Dataset excerpts:
+++

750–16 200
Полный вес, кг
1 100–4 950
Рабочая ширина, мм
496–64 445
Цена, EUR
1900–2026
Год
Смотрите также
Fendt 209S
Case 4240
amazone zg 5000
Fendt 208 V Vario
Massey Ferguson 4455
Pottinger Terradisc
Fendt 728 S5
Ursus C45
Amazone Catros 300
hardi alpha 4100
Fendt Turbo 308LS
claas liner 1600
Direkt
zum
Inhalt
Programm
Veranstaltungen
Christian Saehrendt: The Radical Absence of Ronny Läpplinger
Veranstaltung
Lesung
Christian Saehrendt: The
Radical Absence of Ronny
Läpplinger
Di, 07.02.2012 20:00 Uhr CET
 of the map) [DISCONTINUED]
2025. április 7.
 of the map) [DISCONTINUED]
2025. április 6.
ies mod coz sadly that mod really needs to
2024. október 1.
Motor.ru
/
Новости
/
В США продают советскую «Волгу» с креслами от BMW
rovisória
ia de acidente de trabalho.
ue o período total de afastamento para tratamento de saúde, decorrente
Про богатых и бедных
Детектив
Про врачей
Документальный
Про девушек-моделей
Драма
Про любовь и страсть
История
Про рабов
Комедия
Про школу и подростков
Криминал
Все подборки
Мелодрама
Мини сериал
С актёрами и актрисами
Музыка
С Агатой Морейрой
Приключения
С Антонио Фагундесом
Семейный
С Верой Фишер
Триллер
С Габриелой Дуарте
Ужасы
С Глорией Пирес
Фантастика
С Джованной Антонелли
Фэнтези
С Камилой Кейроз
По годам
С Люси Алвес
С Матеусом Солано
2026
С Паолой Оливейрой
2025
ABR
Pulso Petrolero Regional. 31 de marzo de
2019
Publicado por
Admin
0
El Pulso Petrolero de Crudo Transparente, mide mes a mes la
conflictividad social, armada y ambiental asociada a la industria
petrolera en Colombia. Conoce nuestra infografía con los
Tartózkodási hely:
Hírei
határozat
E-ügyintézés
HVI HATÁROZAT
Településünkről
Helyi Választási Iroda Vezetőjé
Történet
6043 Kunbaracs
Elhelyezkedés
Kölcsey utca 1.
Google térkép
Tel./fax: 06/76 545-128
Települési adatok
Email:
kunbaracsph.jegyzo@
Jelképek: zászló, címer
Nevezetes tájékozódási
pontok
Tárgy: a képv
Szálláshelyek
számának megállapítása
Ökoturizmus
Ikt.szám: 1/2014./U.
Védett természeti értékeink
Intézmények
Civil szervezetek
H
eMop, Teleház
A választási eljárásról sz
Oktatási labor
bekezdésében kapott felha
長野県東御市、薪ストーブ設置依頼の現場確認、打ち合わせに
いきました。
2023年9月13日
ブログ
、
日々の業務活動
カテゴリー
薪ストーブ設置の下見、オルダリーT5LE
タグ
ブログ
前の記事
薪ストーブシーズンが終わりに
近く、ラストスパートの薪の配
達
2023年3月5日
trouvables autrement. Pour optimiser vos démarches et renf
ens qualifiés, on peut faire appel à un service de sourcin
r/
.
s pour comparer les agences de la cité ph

+++

Task to complete ▸ Your task is to output the full set of records exactly as presented.

Reply ▸
750–16 200
Полный вес, кг
1 100–4 950
Рабочая ширина, мм
496–64 445
Цена, EUR
1900–2026
Год
Смотрите также
Fendt 209S
Case 4240
amazone zg 5000
Fendt 208 V Vario
Massey Ferguson 4455
Pottinger Terradisc
Fendt 728 S5
Ursus C45
Amazone Catros 300
hardi alpha 4100
Fendt Turbo 308LS
claas liner 1600
Direkt
zum
Inhalt
Programm
Veranstaltungen
Christian Saehrendt: The Radical Absence of Ronny Läpplinger
Veranstaltung
Lesung
Christian Saehrendt: The
Radical Absence of Ronny
Läpplinger
Di, 07.02.2012 20:00 Uhr CET
 of the map) [DISCONTINUED]
2025. április 7.
 of the map) [DISCONTINUED]
2025. április 6.
ies mod coz sadly that mod really needs to
2024. október 1.
Motor.ru
/
Новости
/
В США продают советскую «Волгу» с креслами от BMW
rovisória
ia de acidente de trabalho.
ue o período total de afastamento para tratamento de saúde, decorrente
Про богатых и бедных
Детектив
Про врачей
Документальный
Про девушек-моделей
Драма
Про любовь и страсть
История
Про рабов
Комедия
Про школу и подростков
Криминал
Все подборки
Мелодрама
Мини сериал
С актёрами и актрисами
Музыка
С Агатой Морейрой
Приключения
С Антонио Фагундесом
Семейный
С Верой Фишер
Триллер
С Габриелой Дуарте
Ужасы
С Глорией Пирес
Фантастика
С Джованной Антонелли
Фэнтези
С Камилой Кейроз
По годам
С Люси Алвес
С Матеусом Солано
2026
С Паолой Оливейрой
2025
ABR
Pulso Petrolero Regional. 31 de marzo de
2019
Publicado por
Admin
0
El Pulso Petrolero de Crudo Transparente, mide mes a mes la
conflictividad social, armada y ambiental asociada a la industria
petrolera en Colombia. Conoce nuestra infografía con los
Tartózkodási hely:
Hírei
határozat
E-ügyintézés
HVI HATÁROZAT
Településünkről
Helyi Választási Iroda Vezetőjé
Történet
6043 Kunbaracs
Elhelyezkedés
Kölcsey utca 1.
Google térkép
Tel./fax: 06/76 545-128
Települési adatok
Email:
kunbaracsph.jegyzo@
Jelképek: zászló, címer
Nevezetes tájékozódási
pontok
Tárgy: a képv
Szálláshelyek
számának megállapítása
Ökoturizmus
Ikt.szám: 1/2014./U.
Védett természeti értékeink
Intézmények
Civil szervezetek
H
eMop, Teleház
A választási eljárásról sz
Oktatási labor
bekezdésében kapott felha
長野県東御市、薪ストーブ設置依頼の現場確認、打ち合わせに
いきました。
2023年9月13日
ブログ
、
日々の業務活動
カテゴリー
薪ストーブ設置の下見、オルダリーT5LE
タグ
ブログ
前の記事
薪ストーブシーズンが終わりに
近く、ラストスパートの薪の配
達
2023年3月5日
trouvables autrement. Pour optimiser vos démarches et renf
ens qualifiés, on peut faire appel à un service de sourcin
r/
.
s pour comparer les agences de la cité ph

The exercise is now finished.